Riderhood (Rogue), the villain in Dickens’s novel of Our Mutual Friend (1864).
Rides on the Tempest and Directs the Storm. Joseph Addison, speaking of the duke of Marlborough and his famous victories, says that he inspired the fainting squadrons, and stood unmoved in the shock of battle:
So when an angel by divine command,
With rising tempests shakes a guilty land,
Such as of late o’er pale Britannia past,
Calm and serene he drives the furious blast;
And, pleased th’ Almighty’s orders to perform,
Rides on the tempest and directs the storm.
The Campaign (1705).
Ridicule (Father of). François Rabelais is so styled by Sir Wm. Temple (1495-1553).

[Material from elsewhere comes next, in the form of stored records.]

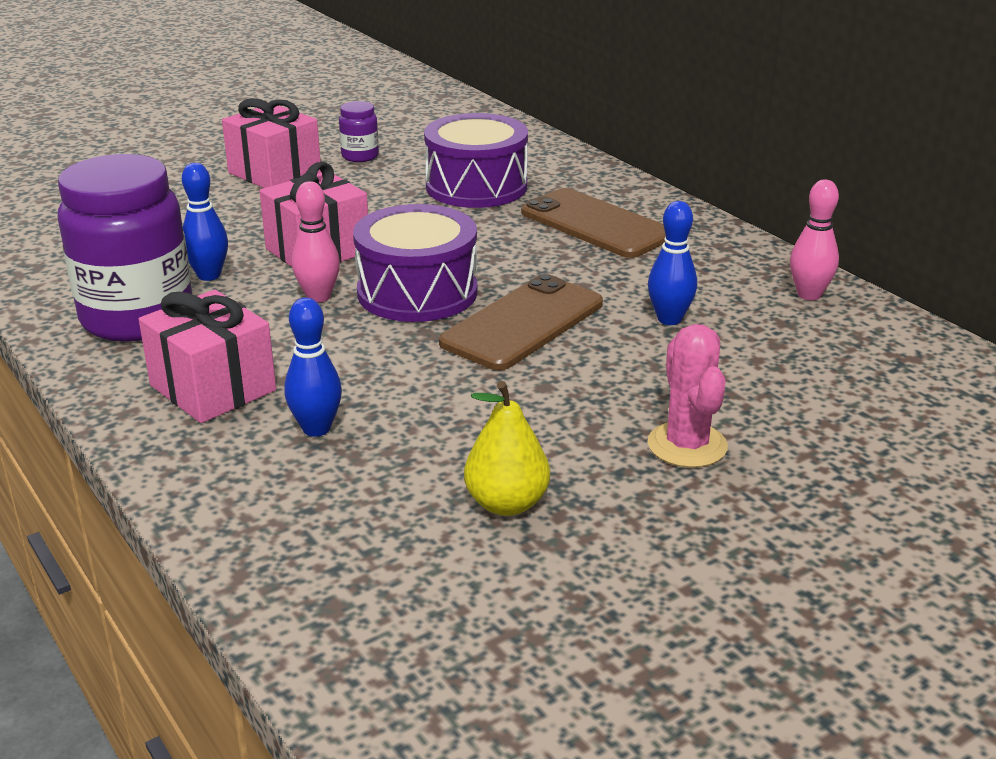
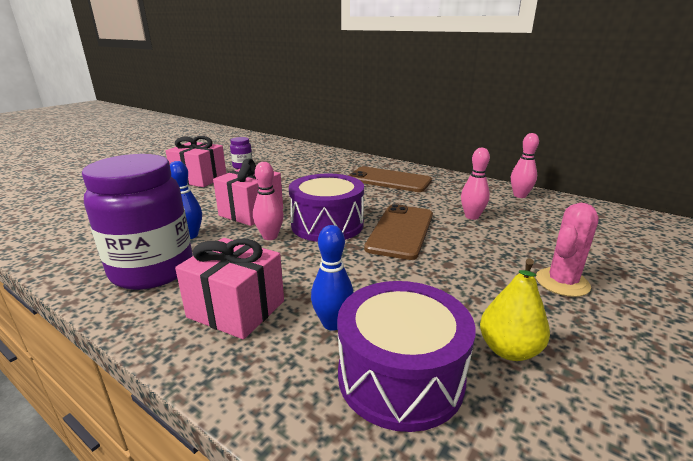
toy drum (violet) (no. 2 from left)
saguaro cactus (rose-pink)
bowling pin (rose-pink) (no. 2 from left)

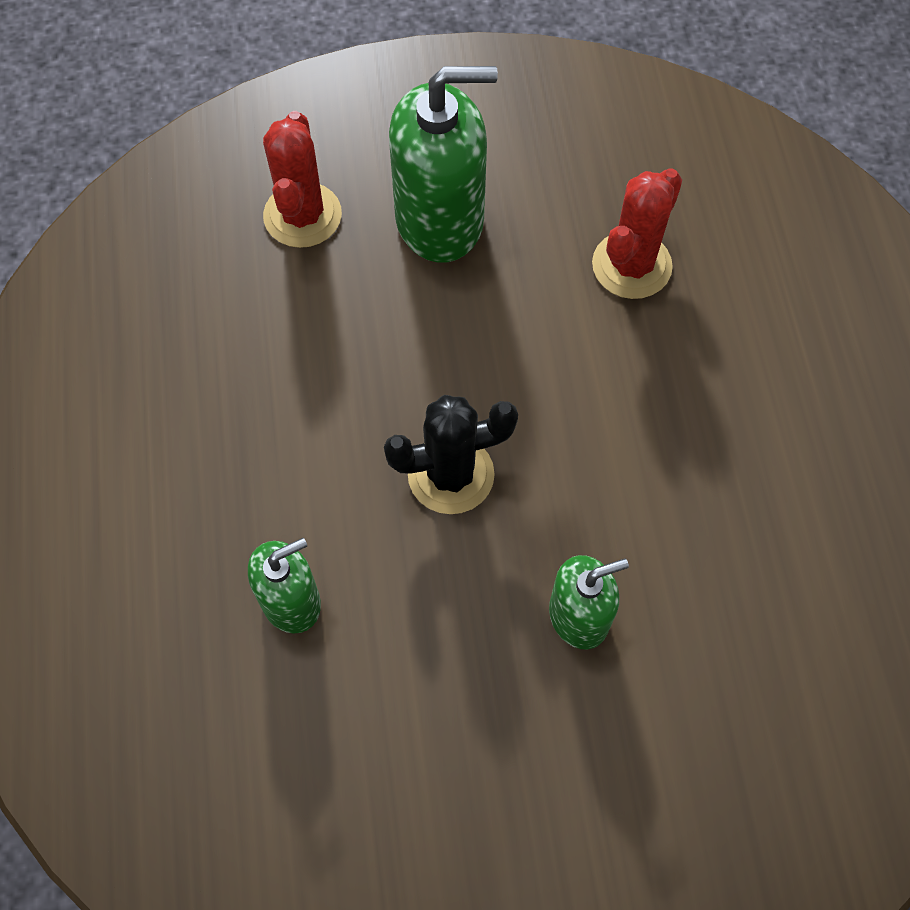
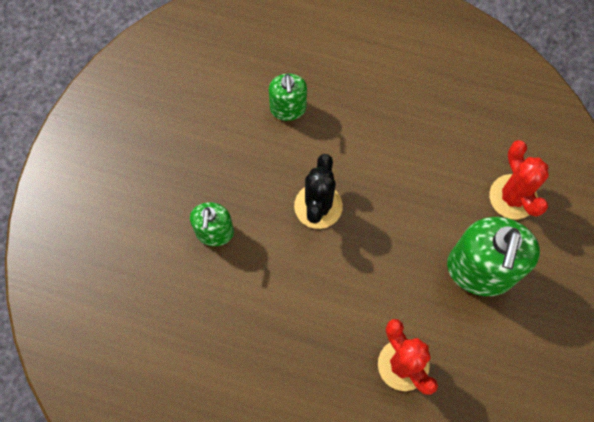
saguaro cactus (crimson) (no. 2 from left)

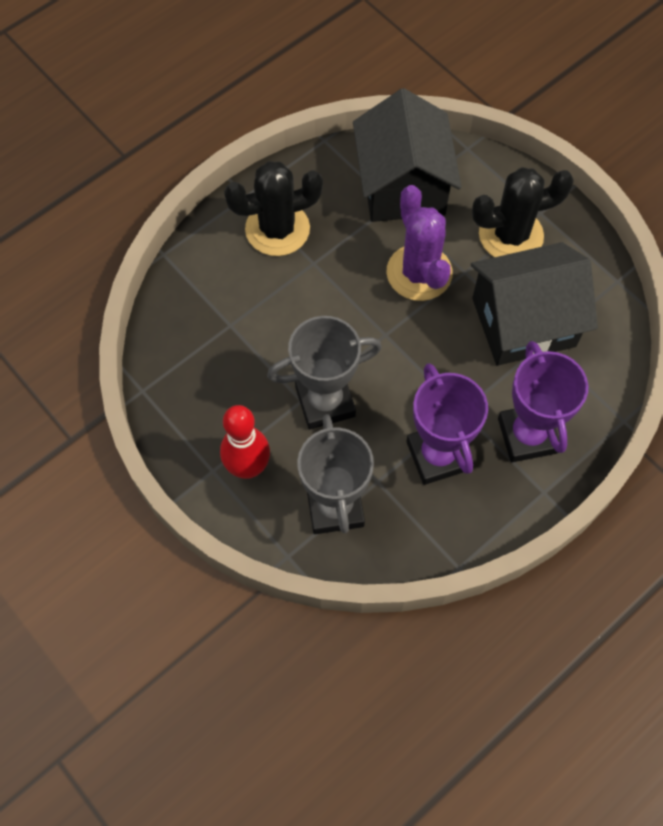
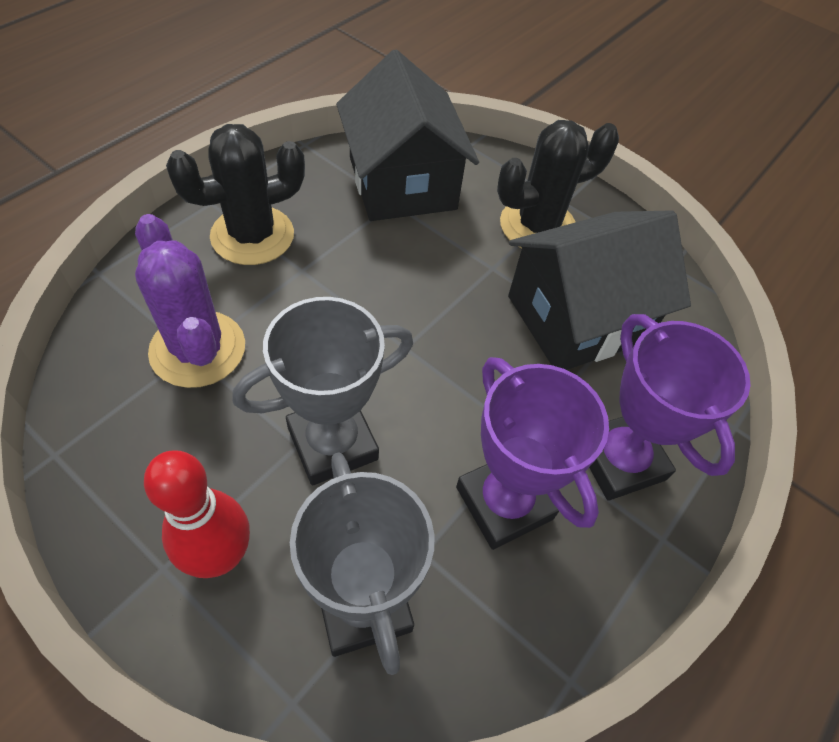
saguaro cactus (violet)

Ridolphus, one of the band of adventurers that joined the crusaders. He was slain by Argantês (bk. vii.)—Tasso, Jerusalem Delivered (1575).
Rienzi (Nicolo Gabrïni) or Cola di Rienzi, last of the tribunes, who assumed the name of “Tribune of Liberty, Peace and Justice” (1313-1354).
*** Cola di Rienzi is the hero of a novel by Lord Bulwer Lytton, entitled Rienzi, or The Last of the Tribunes (1849).
Rienzi, an opera by Wagner (1841). It opens with a number of the Orsini breaking into Rienzi’s house, in order to abduct his sister, Irēnê, but in this they are foiled by the arrival of the Colonna and his followers. The outrage provokes a general insurrection, and Rienzi is appointed leader. The nobles are worsted, and Rienzi becomes a senator; but the aristocracy hate him, and Paolo Orsini seeks to assassinate him, but without success. By the machinations of the German emperor and the Colonna, Rienzi is excommunicated and deserted by all his adherents. He is ultimately fired on by the populace and killed on the steps of the capitol.—Libretto by J. P. Jackson.
Rienzi (The English), William with the Long Beard, alias Fitzosbert (*-1196).